I have been trying to scrape the job offer section for LinkedIn for a while but to no avail. By the way, I know the site has its own API but I want to do it with Beautiful Soup since I learned a while ago and it is for practising purposes.
Here is my code:
import requests
from bs4 import BeautifulSoup
client = requests.Session()
HOMEPAGE_URL = 'https://www.linkedin.com'
LOGIN_URL = 'https://www.linkedin.com/login/en'
URL = 'https://www.linkedin.com/jobs/search/?geoId=101174742&keywords=data%20analyst&location=Canada'
html = client.get(HOMEPAGE_URL).content
soup = BeautifulSoup(html, "html.parser")
login_information = {
'session_key':'<username>',
'session_password':'<password>',
'loginCsrfParam': '<csrftoken>',
}
try:
p = client.post(LOGIN_URL, data=login_information)

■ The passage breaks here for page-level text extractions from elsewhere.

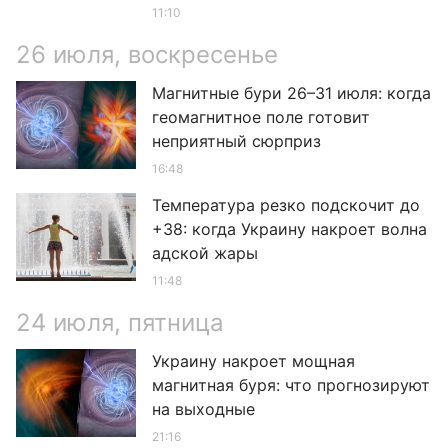
11:10
26 июля, воскресенье
Магнитные бури 26–31 июля: когда
геомагнитное поле готовит
неприятный сюрприз
16:48
Температура резко подскочит до
+38: когда Украину накроет волна
адской жары
11:48
24 июля, пятница
Украину накроет мощная
магнитная буря: что прогнозируют
на выходные
21:16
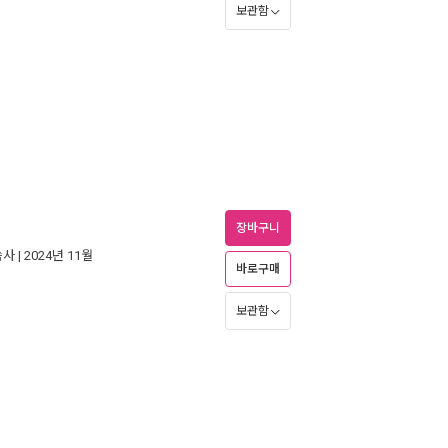
보관함
장바구니
씀사
| 2024년 11월
바로구매
보관함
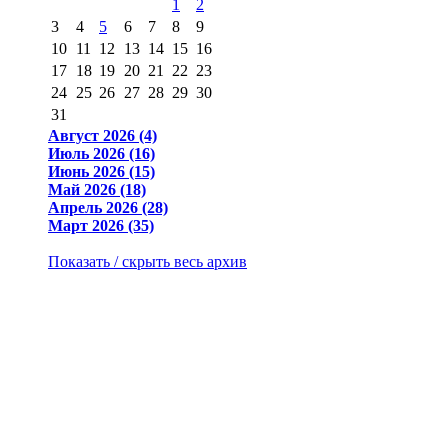
1
2
3
4
5
6
7
8
9
10
11
12
13
14
15
16
17
18
19
20
21
22
23
24
25
26
27
28
29
30
31
Август 2026 (4)
Июль 2026 (16)
Июнь 2026 (15)
Май 2026 (18)
Апрель 2026 (28)
Март 2026 (35)
Показать / скрыть весь архив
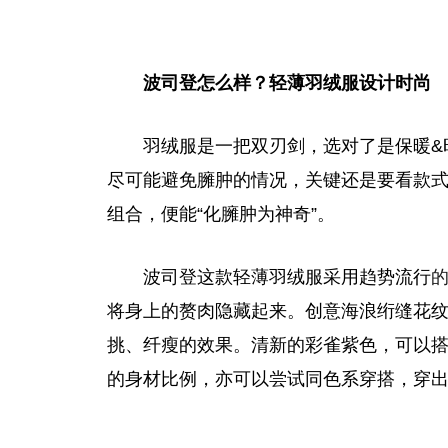
波司登怎么样？轻薄羽绒服设计时尚
羽绒服是一把双刃剑，选对了是保暖&
尽可能避免臃肿的情况，关键还是要看款
组合，便能“化臃肿为神奇”。
波司登这款轻薄羽绒服采用趋势流行
将身上的赘肉隐藏起来。创意海浪绗缝花
挑、纤瘦的效果。清新的彩雀紫色，可以
的身材比例，亦可以尝试同色系穿搭，穿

print ("Login Successful")
except:
print ("Failed to Login")
All good until here. I get "Login Succesful" but then when I ask for the "status code" I get 403:
p.status_code
Output: 403
And of course I can't scrape any info. How can I do it in the proper way?

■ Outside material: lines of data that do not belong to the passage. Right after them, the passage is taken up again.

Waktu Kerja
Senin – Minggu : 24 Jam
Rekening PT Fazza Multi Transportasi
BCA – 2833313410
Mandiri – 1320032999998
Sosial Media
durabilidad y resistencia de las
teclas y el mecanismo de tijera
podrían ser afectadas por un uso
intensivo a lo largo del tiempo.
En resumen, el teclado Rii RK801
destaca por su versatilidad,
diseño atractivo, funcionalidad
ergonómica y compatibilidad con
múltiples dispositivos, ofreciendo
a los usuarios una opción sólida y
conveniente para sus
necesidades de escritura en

You don't really have to re-invent the wheel. There's a module called, surprise, surprise, linkedin-api for accessing all sorts of LinkedIn data (including jobs) via so-called Voyager
service.
Example usage:
from linkedin_api import Linkedin
# Authenticate using any Linkedin account credentials
api = Linkedin('[email protected]', '*******')
# GET a profile
profile = api.get_profile('billy-g')
# GET a profiles contact info
contact_info = api.get_profile_contact_info('billy-g')
# GET 1st degree connections of a given profile
connections = api.get_profile_connections('1234asc12304')
I'm sharing this because you might have a really hard time scraping LinkedIn with good old BeautifulSoup
and requests
. Also, a note of caution, do not use your personal account for any scraping activities on LinkedIn.